I’d like to get back into shooting. We had sweet camera’s in my High School media class (we used those big ones like news crews used to carry) those things had so many buttons on them!
Ok, looks like I made a mistake buying this, lol. My first MiniDV camera went bad on me, and that really turned me off to those types of camcorders. However, with this dvd camcorder, the quality isn’t THAT bad, but the disc corruptions and errors are TERRIBLE!! I know how to fix the corrupted discs because I’ve fixed a total of seven this week (don’t ask how you corrupt seven discs). But I might buy another minidv camcorder. However, how many times can you use one tape before you begin to notice severe quality reduction??
Not to take this off topic again, but what about the camera’s that have the internal HD’s? I would be really scared carrying something like that around.
Thay wouldn’t be verry practical. no matter ho big the HDD is, when its full you cannot just pop in an empty one, like you can with tape and DVD cameras. This is the same reson why I dislike anything with fixed storage.
I’ve had the same miniDV cam for about 5 years and it’s still going strong, clean the heads with a cleaning tape once a year but never use the same tape twice, record on them once, grab them once, store a copy of the grab on my PC, back up to DVD and put the tape and backup DVD (raw) away for safe keeping to slowly deteriate.
The only thing replaced on the cam is the battery, but I found a great site for replacements, Duracell with 3yr warranties and no memory (they say )

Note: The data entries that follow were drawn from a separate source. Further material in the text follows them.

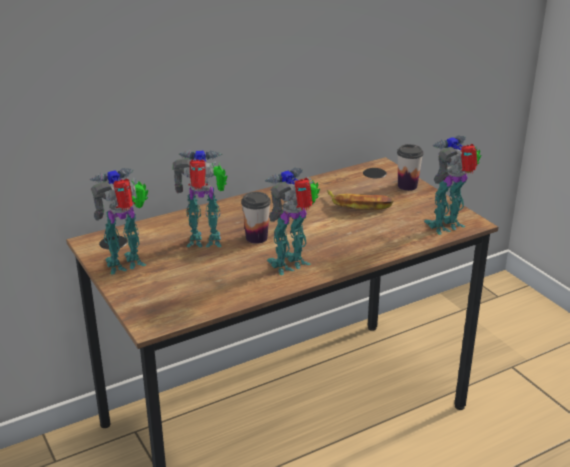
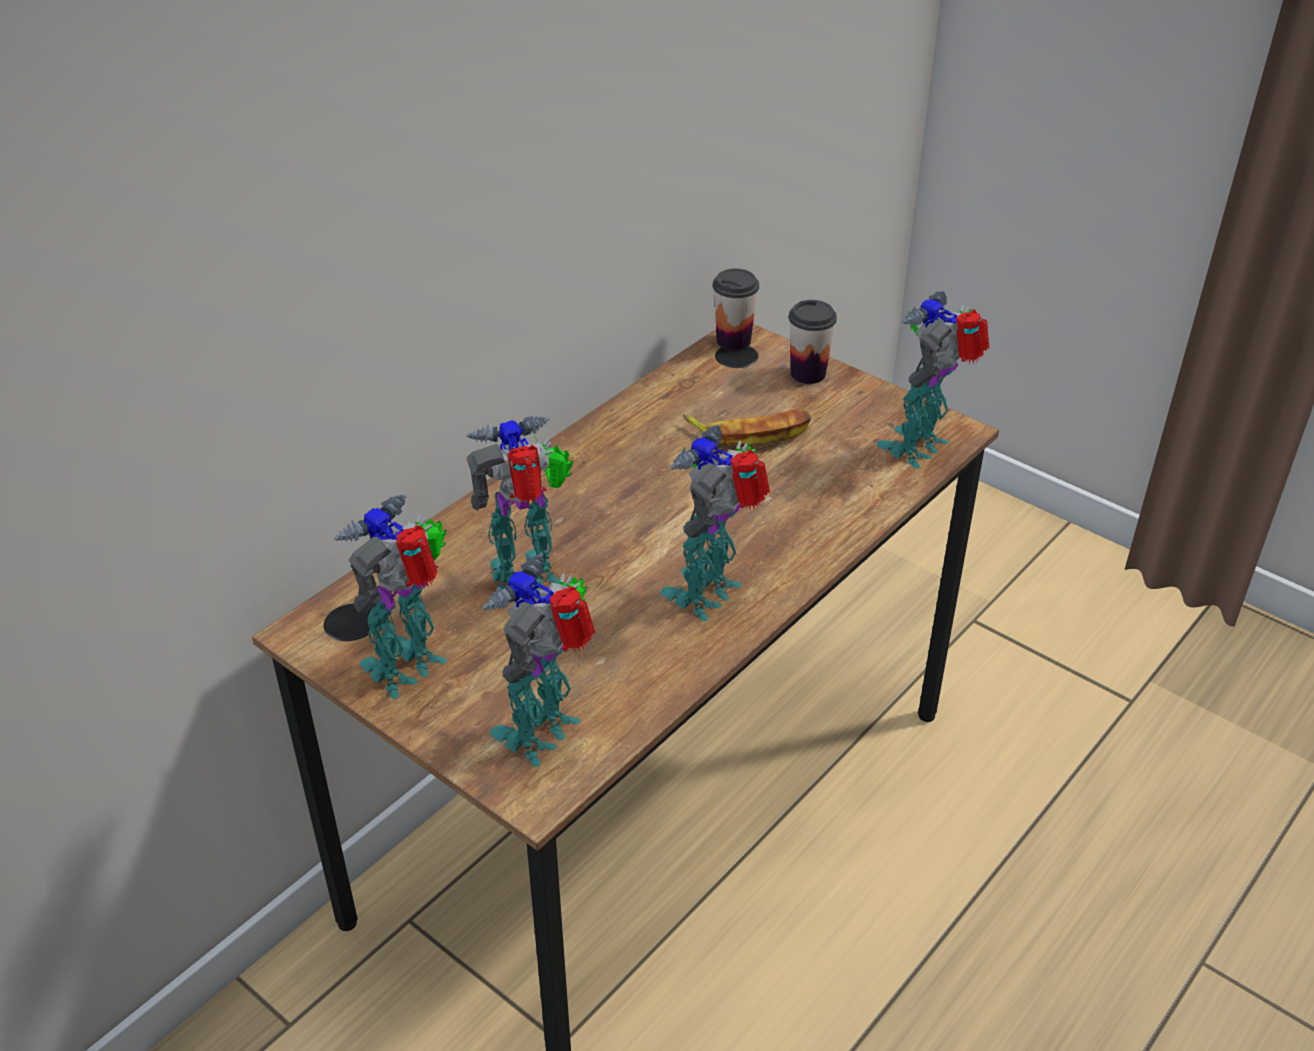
camera: 20 degrees left, 10 degrees up
(171, 302) = (544, 732): none -> toy robot
(256, 238) = (614, 548): cup -> cup (733, 341)

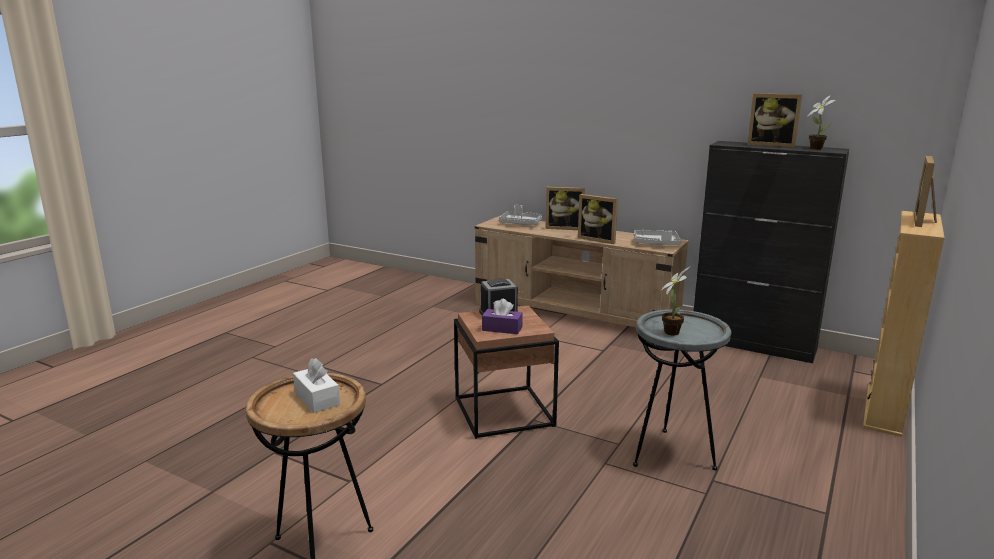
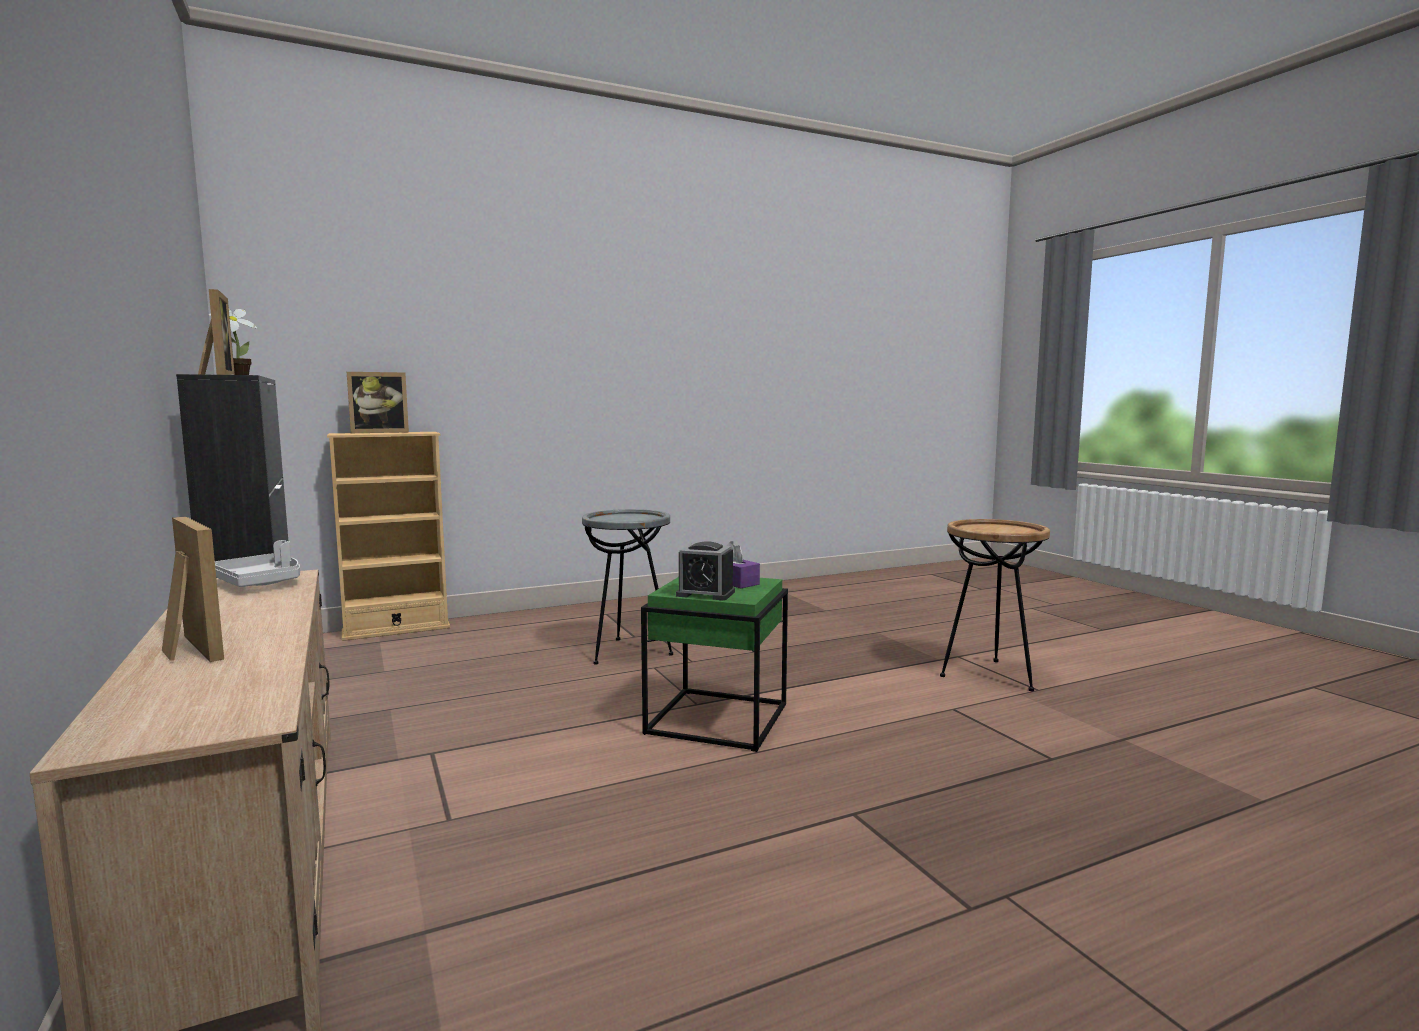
camera: 145 degrees left, 10 degrees down
(317, 398) = (988, 529): white tissue box -> none
(503, 412) = (719, 719): brown side table -> green side table
(520, 223) = (184, 695): grey tray -> none
(598, 239) = (281, 608): picture frame -> none
(672, 331) = (640, 518): potted plant -> none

http://www.duracelldirect.co.uk/
Great price and near next day delivery free. UK only though I guess and a bit off topic.
What would be the best for a price range of $200-300? Maybe 350. .

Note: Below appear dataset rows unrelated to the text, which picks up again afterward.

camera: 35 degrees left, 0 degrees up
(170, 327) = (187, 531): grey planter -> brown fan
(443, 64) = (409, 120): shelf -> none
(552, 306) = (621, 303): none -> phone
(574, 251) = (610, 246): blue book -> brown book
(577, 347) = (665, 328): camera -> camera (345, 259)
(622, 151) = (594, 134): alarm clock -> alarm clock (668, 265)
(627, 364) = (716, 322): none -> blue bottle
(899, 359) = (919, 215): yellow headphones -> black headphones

@ Yellow- it’s funny, a couple of years ago you could take for granted that any DV camcorder would have firewire and S…you’re right, the shift is more and more towards proprietary plugins for consumer cams. The pro ones, thankfully, have to conform to certain standards or the simply don’t get used
@nfollmer-
I have actually been surprised by the quality of some of the newer hard-drive based cams. It’s really no different than a mini-dvd cam, other than it stores the mpeg2 (or more likely, a proprietary variant of mpeg2) right to the hd instead of disc. Still, for strictly consumer cameras, they really can shoot a stunning picture, so long as you don’t plan on doing anything else with them afterwards.
By the way, here is the best of both worlds:
It’s on my wish list, that’s for certain
EDIT-lol, like 4 posts showed up while typing…

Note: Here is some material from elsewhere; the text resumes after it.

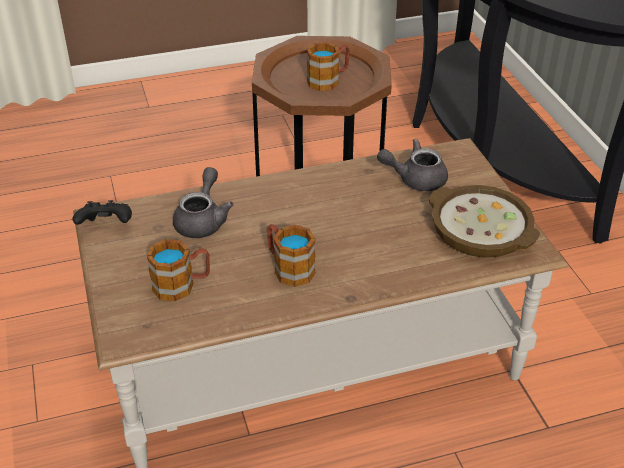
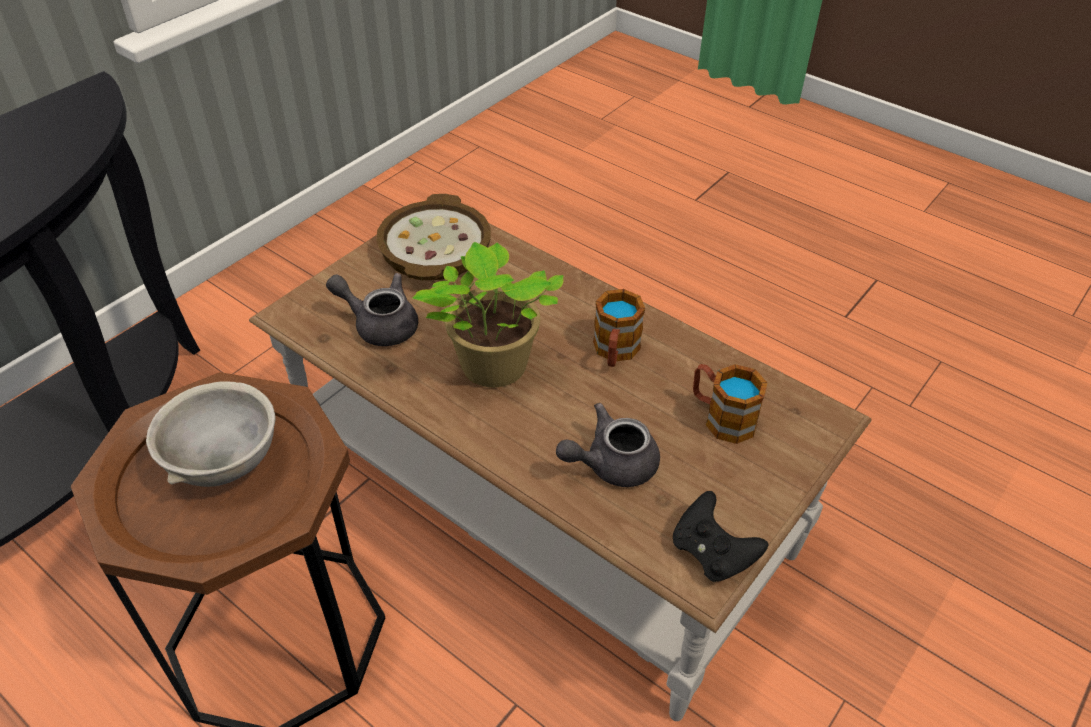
camera: 125 degrees left, 5 degrees up
(328, 208) = (491, 369): none -> potted plant
(329, 80) = (223, 463): mug -> grey bowl
(415, 179) = (379, 324): grey teapot -> grey teapot turned 150 degrees clockwise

never use the same tape twice, record on them once, grab them once, store a copy of the grab on my PC, back up to DVD and put the tape and backup DVD (raw) away for safe keeping to slowly deteriate.
PRECISELY. Good advice to give.
Canons are always a good buy, look into this one for example:
http://www.usa.canon.com/consumer/controller?act=ModelInfoAct&fcategoryid=174&modelid=14727
I’ve seen people using cheap 2nd user tablet PC’s (the first incarnation) of eBay for recording straight to it’s harddisk. (As long as your consumer camera has pass through?)
But not as niffty as your link.
Yeah, if you have enough kick to send the signal through, it is totally possible. I used a slightly older laptop to live capture the signal from a multi-camera parade shoot to an external firewire drive for editing. Saved me some capturing time later. I still ran a DVCam backup, and would with one of the external devices too…but I am paranoid like that
@CJ Cool, your link to Open World looks interesting…
@vfxjunkie Sorry don’t mean to highjack the thread, I hope you’ve got the answer you needed, but has anyone looked at the nodes in blender for video post work like ‘Magic Bullet’ style things?
Is it possible to have your own custom made camcorder. I mean you know how they’ll let you “build your own computer”, is it possible with camcorders too?